(Saved entries)

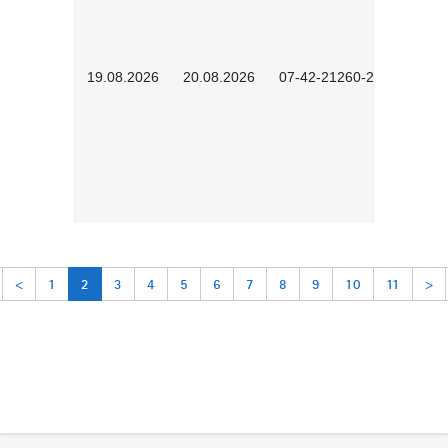
19.08.2026
20.08.2026
07-42-21260-2601
<
1
2
3
4
5
6
7
8
9
10
11
>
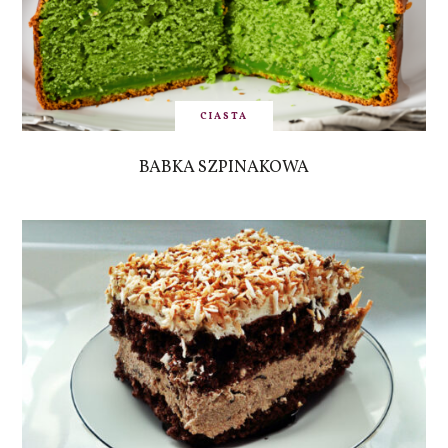
CIASTA
BABKA SZPINAKOWA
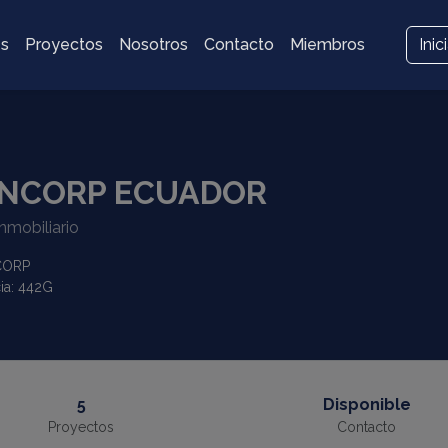
es
Proyectos
Nosotros
Contacto
Miembros
Inic
NCORP ECUADOR
nmobiliario
CORP
ia: 442G
5
Disponible
Proyectos
Contacto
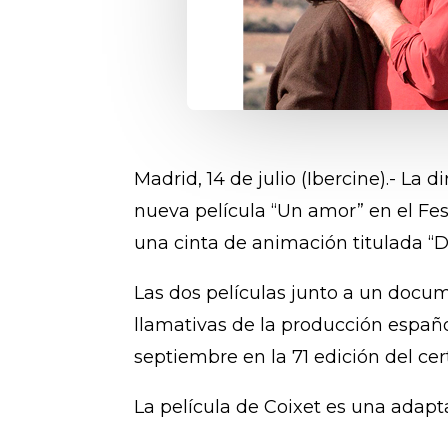
Madrid, 14 de julio (Ibercine).- La
nueva película “Un amor” en el Fe
una cinta de animación titulada “D
Las dos películas junto a un docu
llamativas de la producción españ
septiembre en la 71 edición del ce
La película de Coixet es una adap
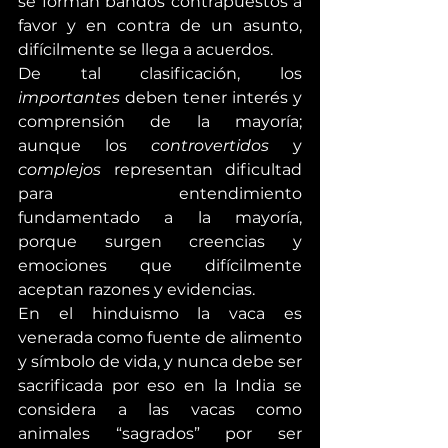
se forman bandos contrapuestos a 
favor y en contra de un asunto, 
difícilmente se llega a acuerdos.
De tal clasificación, los 
importantes
 deben tener interés y 
comprensión de la mayoría; 
aunque los 
controvertidos
 y 
complejos
 representan dificultad 
para entendimiento 
fundamentado a la mayoría, 
porque surgen creencias y 
emociones que difícilmente 
aceptan razones y evidencias.
En el hinduismo la vaca es 
venerada como fuente de alimento 
y símbolo de vida, y nunca debe ser 
sacrificada por eso en la India se 
considera a las vacas como 
animales “sagrados” por ser 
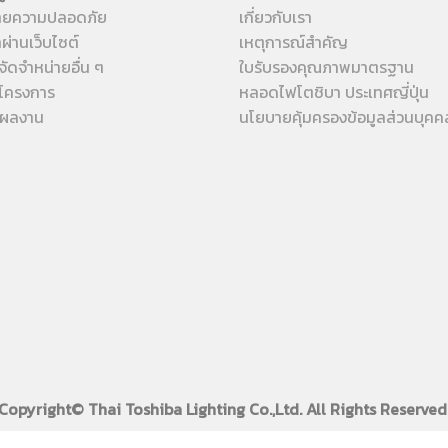
ายความปลอดภัย
เกี่ยวกับเรา
้าผ่านเว็บไซต์
เหตุการณ์สำคัญ
จัดจำหน่ายอื่น ๆ
ใบรับรองคุณภาพมาตรฐาน
โครงการ
หลอดไฟโตชิบา ประเทศญี่ปุ่น
งผลงาน
นโยบายคุ้มครองข้อมูลส่วนบุคค
Copyright© Thai Toshiba Lighting Co.,Ltd. All Rights Reserved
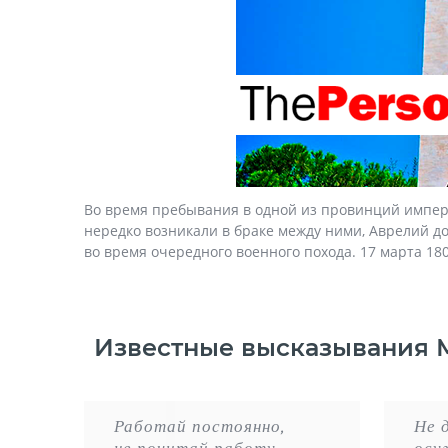
Во время пребывания в одной из провинций импери
нередко возникали в браке между ними, Аврелий дол
во время очередного военного похода. 17 марта 180 
Известные высказывания 
Работай постоянно,
Не 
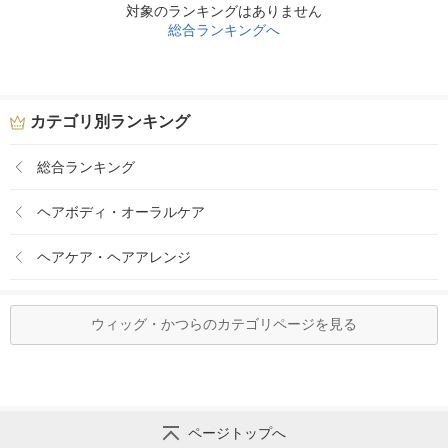
対象のランキングはありません
総合ランキングへ
カテゴリ別ランキング
総合ランキング
ヘアボディ・オーラルケア
ヘアケア・ヘアアレンジ
ウィッグ・かつらのカテゴリページを見る
ページトップへ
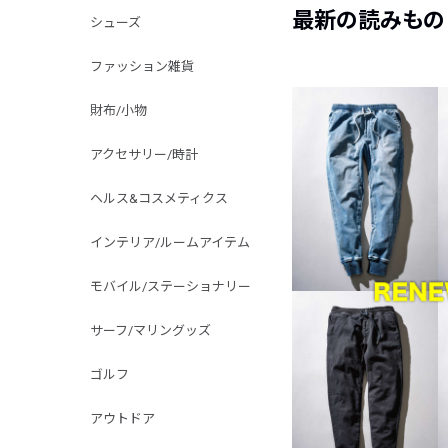
最新の読みもの
シューズ
ファッション雑貨
財布/小物
アクセサリー/時計
ヘルス&コスメティクス
インテリア/ルームアイテム
モバイル/ステーショナリー
サーフ/マリングッズ
ゴルフ
アウトドア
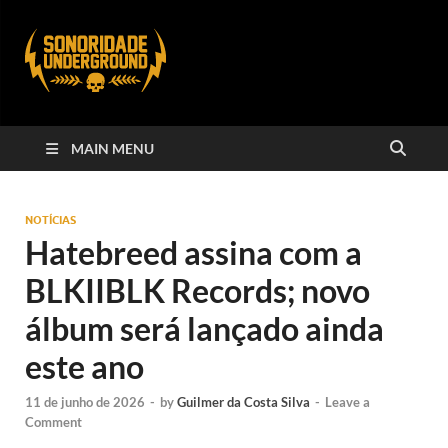
MAIN MENU
NOTÍCIAS
Hatebreed assina com a
BLKIIBLK Records; novo
álbum será lançado ainda
este ano
11 de junho de 2026
-
by
Guilmer da Costa Silva
-
Leave a
Comment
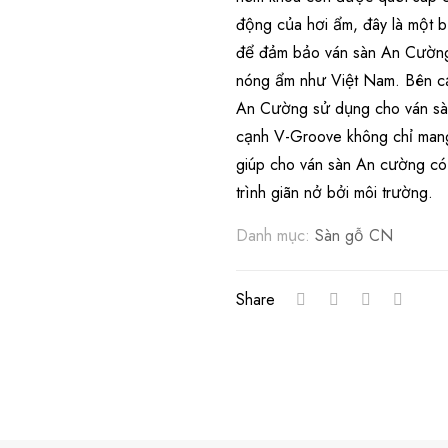
động của hơi ẩm, đây là một b
để đảm bảo ván sàn An Cường 
nóng ẩm như Việt Nam. Bên cạ
An Cường sử dụng cho ván sàn 
cạnh V-Groove không chỉ mang
giúp cho ván sàn An cường có
trình giãn nở bởi môi trường.
Danh mục:
Sàn gỗ CN
Share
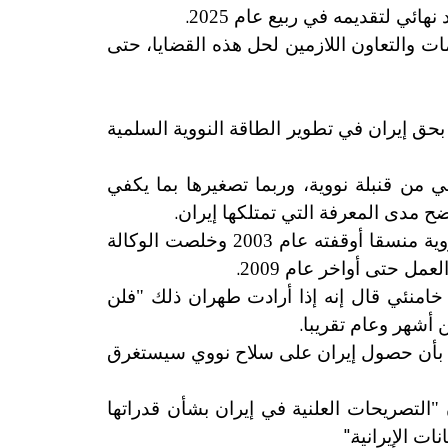
.
ائي لتقديمه في ربيع عام 2025
ت والتعاون اللازمين لحل هذه القضايا، حتى
بحق إيران في تطوير الطاقة النووية السلمية
 من قنبلة نووية، وربما تصغيرها بما يكفي
.
ح مدى المعرفة التي تمتلكها إيران
وتعتقد أجهزة المخابرات الأمريكية والوكالة الدولية للطاقة الذرية أن إيران كانت تمتلك برنامج أسلحة نووية منسقا أوقفته عام 2003 وخلصت الوكالة
.
 خامنئي قال إنه إذا أرادت طهران ذلك "فلن
.
 أشهر وعام تقريبا
لكونغرس بأن حصول إيران على سلاح نووي سيستغرق
 "التصريحات العلنية في إيران بشأن قدراتها
".
ات الإيرانية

* _Work required_
The response must match the data line for line, from its first line through the line with "aceptan razones y evidencias.", inclusive, and must leave out the pictures.

* _Result of this exercise_
19.08.2026
20.08.2026
07-42-21260-2601
<
1
2
3
4
5
6
7
8
9
10
11
>
CIASTA
BABKA SZPINAKOWA
es
Proyectos
Nosotros
Contacto
Miembros
Inic
NCORP ECUADOR
nmobiliario
CORP
ia: 442G
5
Disponible
Proyectos
Contacto
Madrid, 14 de julio (Ibercine).- La
nueva película “Un amor” en el Fe
una cinta de animación titulada “D
Las dos películas junto a un docu
llamativas de la producción españ
septiembre en la 71 edición del ce
La película de Coixet es una adap
se forman bandos contrapuestos a 
favor y en contra de un asunto, 
difícilmente se llega a acuerdos.
De tal clasificación, los 
importantes
 deben tener interés y 
comprensión de la mayoría; 
aunque los 
controvertidos
 y 
complejos
 representan dificultad 
para entendimiento 
fundamentado a la mayoría, 
porque surgen creencias y 
emociones que difícilmente 
aceptan razones y evidencias.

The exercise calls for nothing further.